### Material provided:
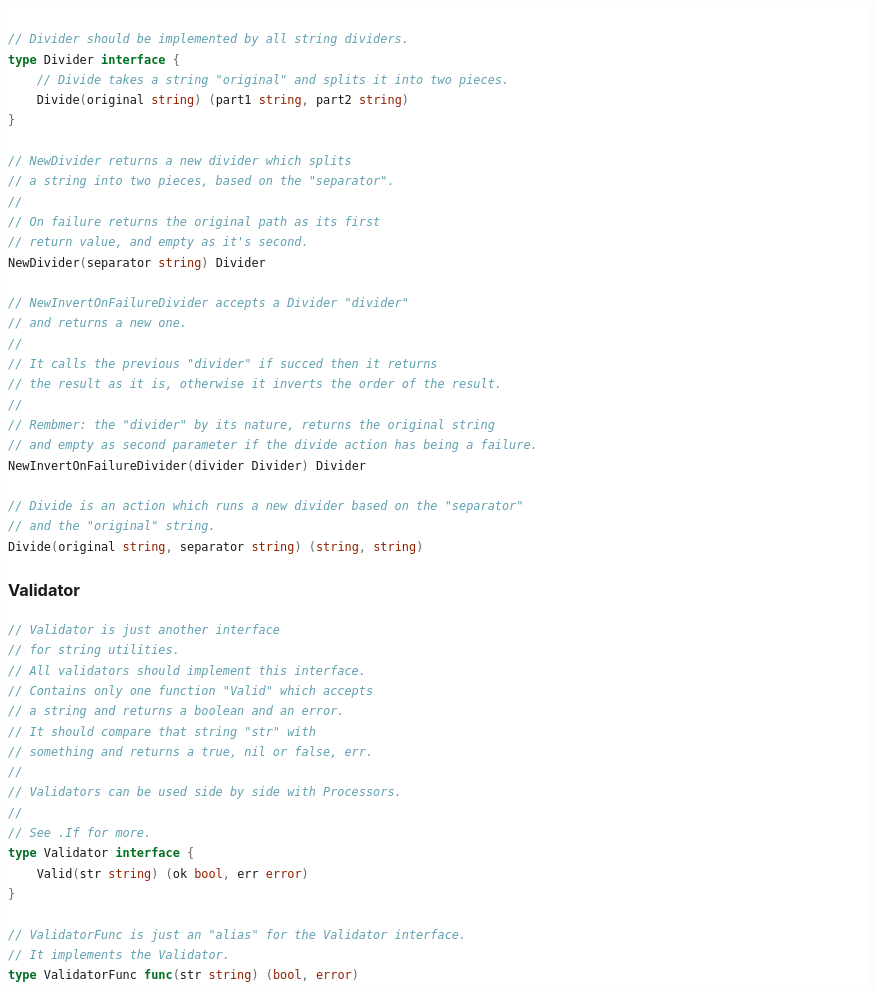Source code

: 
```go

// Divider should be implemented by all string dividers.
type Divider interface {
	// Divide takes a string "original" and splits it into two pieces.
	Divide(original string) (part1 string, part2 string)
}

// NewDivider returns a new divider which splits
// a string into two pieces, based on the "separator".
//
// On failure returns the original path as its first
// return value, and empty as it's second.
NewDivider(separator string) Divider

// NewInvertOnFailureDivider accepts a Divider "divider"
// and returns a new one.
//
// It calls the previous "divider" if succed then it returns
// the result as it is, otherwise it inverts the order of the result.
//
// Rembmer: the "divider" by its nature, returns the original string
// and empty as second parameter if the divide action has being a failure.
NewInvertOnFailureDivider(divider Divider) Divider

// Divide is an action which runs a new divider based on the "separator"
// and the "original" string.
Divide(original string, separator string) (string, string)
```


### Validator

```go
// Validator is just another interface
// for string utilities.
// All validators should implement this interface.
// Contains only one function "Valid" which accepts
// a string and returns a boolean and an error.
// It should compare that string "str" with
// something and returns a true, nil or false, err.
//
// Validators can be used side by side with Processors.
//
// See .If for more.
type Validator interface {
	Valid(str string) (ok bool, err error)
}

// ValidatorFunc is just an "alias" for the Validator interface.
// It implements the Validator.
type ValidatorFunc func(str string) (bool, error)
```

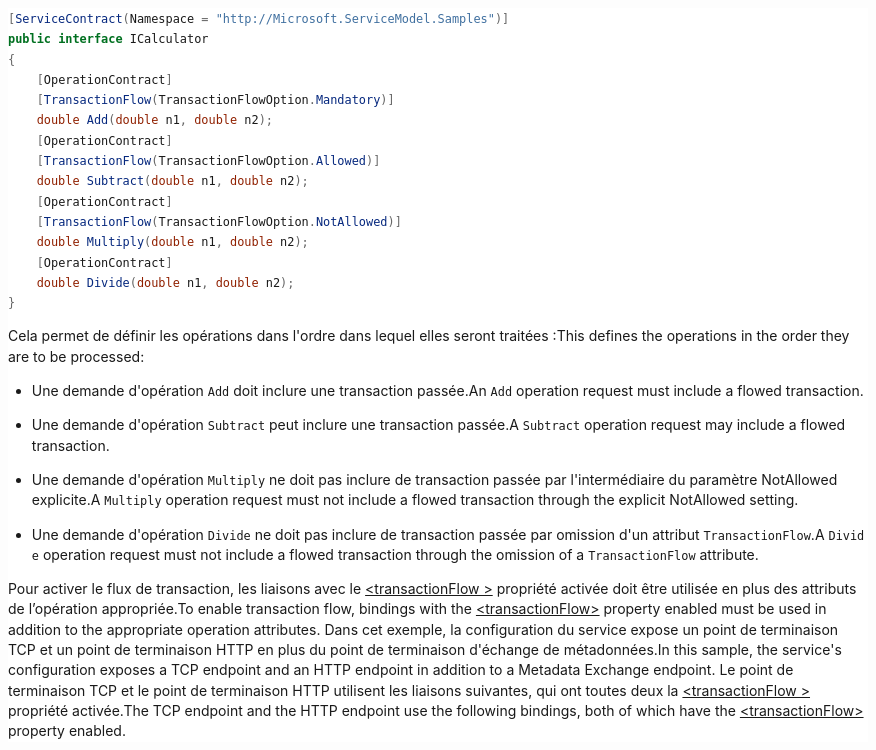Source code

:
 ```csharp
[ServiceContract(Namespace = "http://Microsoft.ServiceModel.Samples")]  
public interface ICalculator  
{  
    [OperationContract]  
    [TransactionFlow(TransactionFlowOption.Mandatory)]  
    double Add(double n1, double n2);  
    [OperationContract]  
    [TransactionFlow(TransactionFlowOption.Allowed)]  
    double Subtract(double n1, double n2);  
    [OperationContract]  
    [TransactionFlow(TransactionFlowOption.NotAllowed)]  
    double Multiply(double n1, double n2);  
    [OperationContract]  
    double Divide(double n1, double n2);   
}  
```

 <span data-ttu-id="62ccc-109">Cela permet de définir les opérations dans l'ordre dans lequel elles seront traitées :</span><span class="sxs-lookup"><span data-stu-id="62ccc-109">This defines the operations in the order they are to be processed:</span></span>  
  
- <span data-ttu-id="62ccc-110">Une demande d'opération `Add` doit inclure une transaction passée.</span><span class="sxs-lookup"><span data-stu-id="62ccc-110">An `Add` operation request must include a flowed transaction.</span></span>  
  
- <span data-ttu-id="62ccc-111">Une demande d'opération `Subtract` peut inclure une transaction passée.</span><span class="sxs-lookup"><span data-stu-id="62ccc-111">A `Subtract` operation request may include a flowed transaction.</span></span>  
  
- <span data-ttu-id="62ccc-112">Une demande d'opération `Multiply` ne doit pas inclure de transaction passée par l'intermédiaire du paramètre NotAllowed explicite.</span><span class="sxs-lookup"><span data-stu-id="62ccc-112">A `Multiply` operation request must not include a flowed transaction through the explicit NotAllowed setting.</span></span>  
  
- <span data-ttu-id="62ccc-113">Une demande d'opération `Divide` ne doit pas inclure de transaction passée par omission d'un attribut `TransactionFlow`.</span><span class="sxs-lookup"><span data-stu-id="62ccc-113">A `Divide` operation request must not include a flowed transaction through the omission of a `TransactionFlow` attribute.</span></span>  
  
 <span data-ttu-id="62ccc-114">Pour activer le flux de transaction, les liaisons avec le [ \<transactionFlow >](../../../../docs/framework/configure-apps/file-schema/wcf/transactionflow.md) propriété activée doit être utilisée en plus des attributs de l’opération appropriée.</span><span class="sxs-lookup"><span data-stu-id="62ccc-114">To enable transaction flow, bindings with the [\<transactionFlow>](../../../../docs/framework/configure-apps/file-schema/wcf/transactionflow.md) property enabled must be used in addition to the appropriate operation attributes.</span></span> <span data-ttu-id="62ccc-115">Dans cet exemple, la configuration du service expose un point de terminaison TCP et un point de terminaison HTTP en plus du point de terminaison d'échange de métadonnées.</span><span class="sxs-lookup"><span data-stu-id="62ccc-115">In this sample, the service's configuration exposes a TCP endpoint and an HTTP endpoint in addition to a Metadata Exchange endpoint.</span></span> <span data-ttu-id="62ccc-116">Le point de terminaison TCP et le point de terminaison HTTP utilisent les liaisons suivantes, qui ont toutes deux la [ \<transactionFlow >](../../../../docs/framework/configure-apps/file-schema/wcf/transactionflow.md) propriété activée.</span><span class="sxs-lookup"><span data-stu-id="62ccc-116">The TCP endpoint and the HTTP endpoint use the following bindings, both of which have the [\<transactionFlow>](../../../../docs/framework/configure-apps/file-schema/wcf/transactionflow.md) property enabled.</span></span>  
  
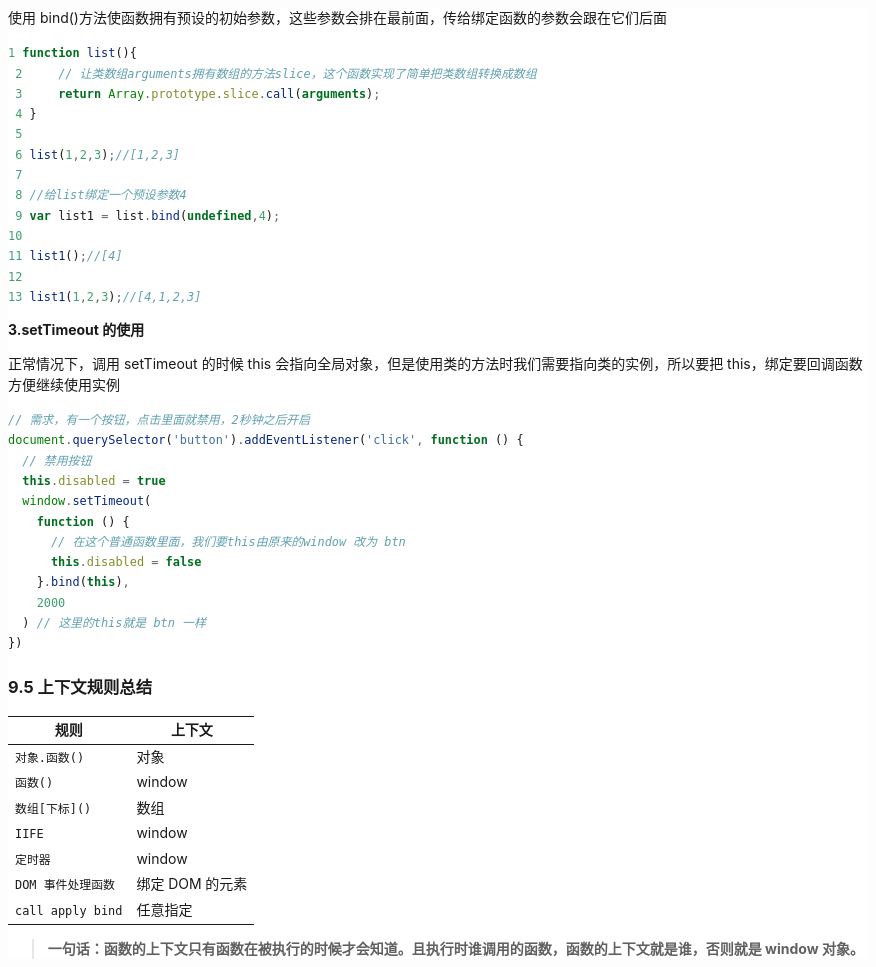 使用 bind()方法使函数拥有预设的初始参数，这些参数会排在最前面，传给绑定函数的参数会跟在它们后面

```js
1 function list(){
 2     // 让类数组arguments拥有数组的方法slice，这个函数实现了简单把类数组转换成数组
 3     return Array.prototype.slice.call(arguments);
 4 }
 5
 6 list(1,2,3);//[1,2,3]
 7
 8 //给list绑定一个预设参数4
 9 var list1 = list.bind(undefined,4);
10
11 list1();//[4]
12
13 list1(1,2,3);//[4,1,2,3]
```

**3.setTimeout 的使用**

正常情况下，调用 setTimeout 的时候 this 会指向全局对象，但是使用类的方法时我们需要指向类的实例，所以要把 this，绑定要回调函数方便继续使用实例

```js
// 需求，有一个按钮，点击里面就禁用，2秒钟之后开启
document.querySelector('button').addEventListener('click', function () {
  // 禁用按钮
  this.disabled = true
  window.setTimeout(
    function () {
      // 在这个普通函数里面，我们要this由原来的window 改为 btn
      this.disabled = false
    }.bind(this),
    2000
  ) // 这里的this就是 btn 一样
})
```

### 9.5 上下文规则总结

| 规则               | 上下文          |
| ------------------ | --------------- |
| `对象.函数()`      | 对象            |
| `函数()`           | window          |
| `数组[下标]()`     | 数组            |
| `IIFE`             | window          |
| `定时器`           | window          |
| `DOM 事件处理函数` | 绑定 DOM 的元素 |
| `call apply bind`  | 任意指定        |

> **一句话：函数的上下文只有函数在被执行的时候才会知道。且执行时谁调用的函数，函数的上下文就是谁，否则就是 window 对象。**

---

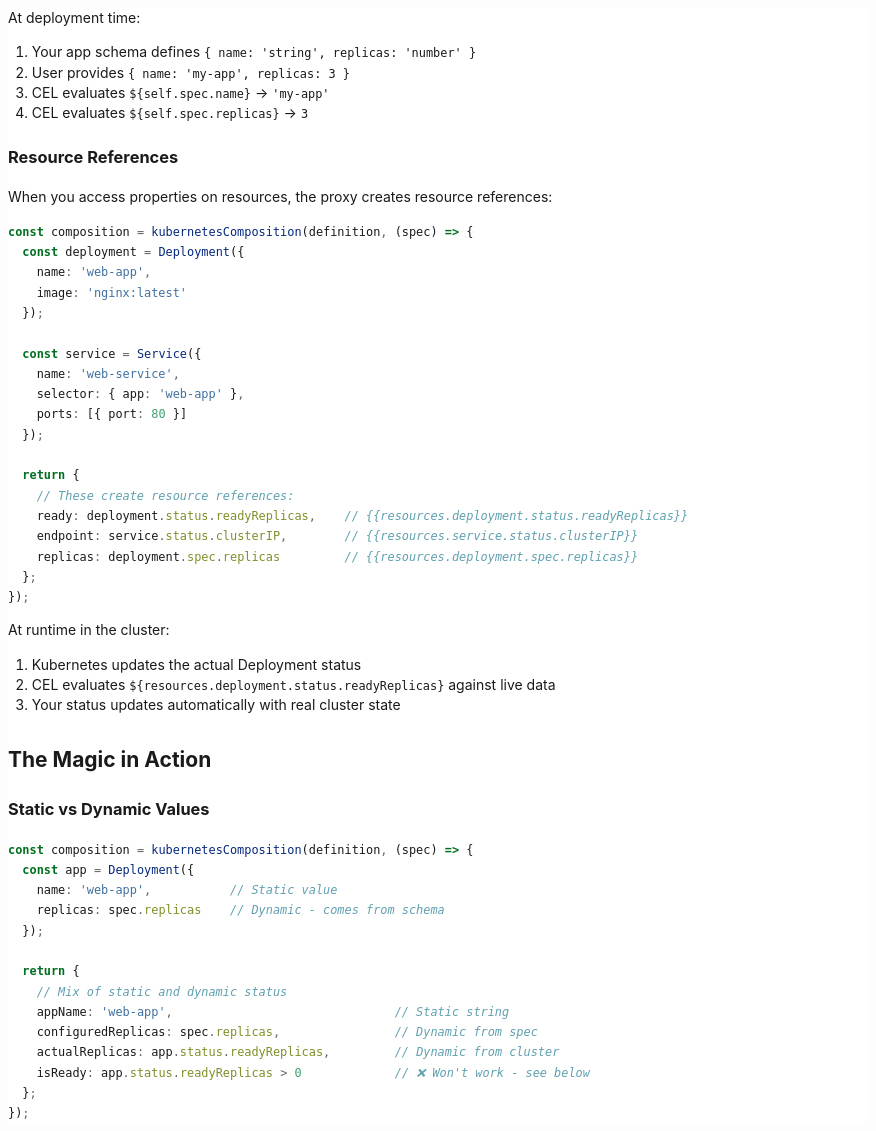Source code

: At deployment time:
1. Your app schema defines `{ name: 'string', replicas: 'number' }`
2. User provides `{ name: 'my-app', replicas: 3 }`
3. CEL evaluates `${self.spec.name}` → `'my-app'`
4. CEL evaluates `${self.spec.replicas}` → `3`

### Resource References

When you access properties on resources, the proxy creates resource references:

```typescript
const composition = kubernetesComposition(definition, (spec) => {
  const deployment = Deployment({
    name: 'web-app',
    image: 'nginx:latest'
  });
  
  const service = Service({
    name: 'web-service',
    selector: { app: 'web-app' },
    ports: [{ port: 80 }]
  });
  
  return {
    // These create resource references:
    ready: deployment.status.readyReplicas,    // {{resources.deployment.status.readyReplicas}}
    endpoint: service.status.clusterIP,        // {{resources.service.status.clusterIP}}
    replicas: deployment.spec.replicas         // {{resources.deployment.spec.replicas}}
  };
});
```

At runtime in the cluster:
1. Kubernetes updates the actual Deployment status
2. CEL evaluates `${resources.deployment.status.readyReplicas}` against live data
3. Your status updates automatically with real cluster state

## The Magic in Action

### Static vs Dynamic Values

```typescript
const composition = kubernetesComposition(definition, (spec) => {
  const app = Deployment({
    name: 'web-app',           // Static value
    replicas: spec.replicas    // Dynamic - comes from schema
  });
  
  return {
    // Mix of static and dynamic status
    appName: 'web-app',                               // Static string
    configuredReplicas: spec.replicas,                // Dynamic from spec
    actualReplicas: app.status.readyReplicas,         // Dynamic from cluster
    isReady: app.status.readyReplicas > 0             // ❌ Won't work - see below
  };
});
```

### What to work on:
Number of lines containing the word "based" in the listing: state it, and add no other text.

### Answer section:
2